Notre histoire commence en Europe de l’est, avec Karel Capek, cet écrivain tchèque qui nous a baptisés : robot, autrement dit : travail ! C’était clair. Ensuite, nous avons quitté le théâtre et sommes allés partout en Europe, puis aux Etats-Unis. Mais c’est en Asie que nous avons le plus de succès : 190 000 de plus en 2016, contre 56 000 en Europe et 41 000 aux Etats-Unis. La Chine est notre terre de prédilection : 87 000 nouveaux venus cette même année, Europe et Etats-Unis cumulés ! Là, ce n’est pas (encore) une question de rareté de main d’œuvre qui est en jeu, mais plutôt de compétence, de productivité et, surtout, de coût. Les salaires chinois augmentent si vite dans l’industrie côtière que nous y sommes pour calmer ce prolétariat-là!

Et ce n’est pas fini dans l’industrie ! Nous vissons, peignons, assemblons, soudons, sans arrêt, jour et nuit, tous les jours. Pas de syndicat chez nous ! Et allez voir l’entrepôt, c’est nous qui transportons, rangeons, classons, sans cesse. Et, à l’usine ou dans l’entrepôt, nous nous mettons à voir, à travailler à côté des humains et, pour les meilleurs d’entre nous, à travailler et à apprendre avec un collègue. Nous faisons ensemble des progrès, échangeons nos expériences, vérifions ce que nous faisons, corrigeons, testons. 0 défaut ! Bien sûr, l’humain à côté de nous peut s’inquiéter, même s’il apprécie de nous laisser des travaux fatigants, bruyants ou polluants. Nous faisons ce qu’il ne peut ni ne veut faire. Mais nous savons que nous ferons un jour ce qu’il fait, lui aussi. Nous attendons sa retraite.

Et ce n’est pas fini ! Nous sortons de l’usine et de l’entrepôt pour conduire, en faisant attention, bien sûr. Et nous parlons ! Nous vous écoutons poser des questions simples sur votre situation bancaire et vous répondons très calmement, nous. Bientôt, nous vous trouverons une chambre d’hôtel, une place au restaurant.
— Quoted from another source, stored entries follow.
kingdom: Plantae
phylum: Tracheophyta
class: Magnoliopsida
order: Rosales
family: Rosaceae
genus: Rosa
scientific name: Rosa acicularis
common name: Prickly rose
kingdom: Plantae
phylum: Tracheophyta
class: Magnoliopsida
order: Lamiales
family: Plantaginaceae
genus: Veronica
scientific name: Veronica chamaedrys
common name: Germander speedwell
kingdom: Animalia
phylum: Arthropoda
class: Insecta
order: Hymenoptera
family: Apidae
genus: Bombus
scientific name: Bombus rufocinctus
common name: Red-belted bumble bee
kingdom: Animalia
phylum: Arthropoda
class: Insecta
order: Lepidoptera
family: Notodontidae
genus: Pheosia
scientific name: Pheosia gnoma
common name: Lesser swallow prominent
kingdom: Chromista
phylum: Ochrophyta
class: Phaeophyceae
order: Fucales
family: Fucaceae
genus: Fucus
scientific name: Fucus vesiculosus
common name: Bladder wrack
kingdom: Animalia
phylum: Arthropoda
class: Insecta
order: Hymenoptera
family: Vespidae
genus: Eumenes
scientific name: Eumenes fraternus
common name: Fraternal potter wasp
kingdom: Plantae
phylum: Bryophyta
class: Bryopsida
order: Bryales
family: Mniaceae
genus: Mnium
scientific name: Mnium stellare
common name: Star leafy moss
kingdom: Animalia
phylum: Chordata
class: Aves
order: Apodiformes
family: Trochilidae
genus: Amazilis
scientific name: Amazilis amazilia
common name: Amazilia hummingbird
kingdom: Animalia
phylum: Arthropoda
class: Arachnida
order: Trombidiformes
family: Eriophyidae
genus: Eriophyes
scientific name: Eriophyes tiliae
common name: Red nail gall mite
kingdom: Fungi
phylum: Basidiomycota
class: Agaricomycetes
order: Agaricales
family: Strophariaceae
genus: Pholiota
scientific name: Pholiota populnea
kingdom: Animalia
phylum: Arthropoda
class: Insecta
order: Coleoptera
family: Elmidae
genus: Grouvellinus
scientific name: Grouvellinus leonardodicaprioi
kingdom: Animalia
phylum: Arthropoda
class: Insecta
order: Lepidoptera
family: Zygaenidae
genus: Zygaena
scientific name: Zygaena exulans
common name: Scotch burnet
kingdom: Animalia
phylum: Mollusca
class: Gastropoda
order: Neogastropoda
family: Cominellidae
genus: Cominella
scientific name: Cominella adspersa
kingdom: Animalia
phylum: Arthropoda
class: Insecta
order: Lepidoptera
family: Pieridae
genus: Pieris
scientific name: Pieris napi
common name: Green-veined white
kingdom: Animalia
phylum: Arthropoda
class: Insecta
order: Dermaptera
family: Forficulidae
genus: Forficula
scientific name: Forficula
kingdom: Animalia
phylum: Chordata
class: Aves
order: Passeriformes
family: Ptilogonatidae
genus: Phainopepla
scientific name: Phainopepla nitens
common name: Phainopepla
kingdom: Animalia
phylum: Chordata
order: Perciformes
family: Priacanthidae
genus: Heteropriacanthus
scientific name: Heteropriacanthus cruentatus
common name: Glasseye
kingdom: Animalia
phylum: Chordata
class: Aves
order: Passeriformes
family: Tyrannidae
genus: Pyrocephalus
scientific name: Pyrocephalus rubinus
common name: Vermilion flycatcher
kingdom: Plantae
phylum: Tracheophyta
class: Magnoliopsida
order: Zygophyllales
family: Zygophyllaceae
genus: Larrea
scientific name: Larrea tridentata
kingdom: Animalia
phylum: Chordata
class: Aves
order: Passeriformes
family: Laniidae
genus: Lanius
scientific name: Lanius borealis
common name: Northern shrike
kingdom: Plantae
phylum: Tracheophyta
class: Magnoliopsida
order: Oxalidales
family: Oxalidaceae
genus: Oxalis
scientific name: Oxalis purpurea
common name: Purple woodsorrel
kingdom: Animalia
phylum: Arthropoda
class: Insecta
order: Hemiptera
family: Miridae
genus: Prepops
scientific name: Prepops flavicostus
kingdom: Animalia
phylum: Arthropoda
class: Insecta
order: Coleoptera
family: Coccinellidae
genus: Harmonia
Bientôt nous allons vous conseiller en finance – mais l’homme nous surveille. Il s’inquiète que nous prenions son « robot », ou bien que nous vous fassions prendre trop de risque (comme lui bien souvent), ou bien que nous soyons meilleurs !

Et ce n’est pas fini ! Notre honneur est de vous protéger chez vous, de vous aider à marcher quand vous êtes vieux, malade ou blessé. Notre bonheur est de vous écouter, vous lire des histoires, vous choisir des films ou des musiques. Bientôt, nous allons chauffer vos plats et saurons de mieux en mieux vous les servir. Bien entendu, nous sommes déjà, pour beaucoup, un chien ou un chat de compagnie. Nous savons aussi, pourquoi le cacher, procurer des satisfactions plus intimes ! Partout, chaque année et dans toutes ces spécialités, nous serons au moins 20% de plus. Et donc bientôt plus nombreux que vous.

Ce calcul est d’autant plus vrai qu’on nous demande de plus en plus de faire la guerre, donc de tuer ! Nous volons et savons détruire des maisons, des chars ou des canons. Nous sommes de petits tanks suffisamment fous pour frayer des voies sans mines, suffisamment courageux pour aller à l’encontre de vos ennemis. Et je n’ose pas vous dire ce que l’homme fait faire à certains d’entre nous, sous le prétexte que nous n’avons pas conscience de ce que nous faisons. C’est vrai que notre intelligence est « artificielle » et, comme vous dites, vous les humains : « faible ». La vôtre est tellement humaine !

Nous sommes votre création dans ce que vous nous faites faire, en très bien et en très mal, votre reflet amoral. C’est d’ailleurs tout le problème et pourquoi vous nous craignez : nous pouvons être meilleurs en pire.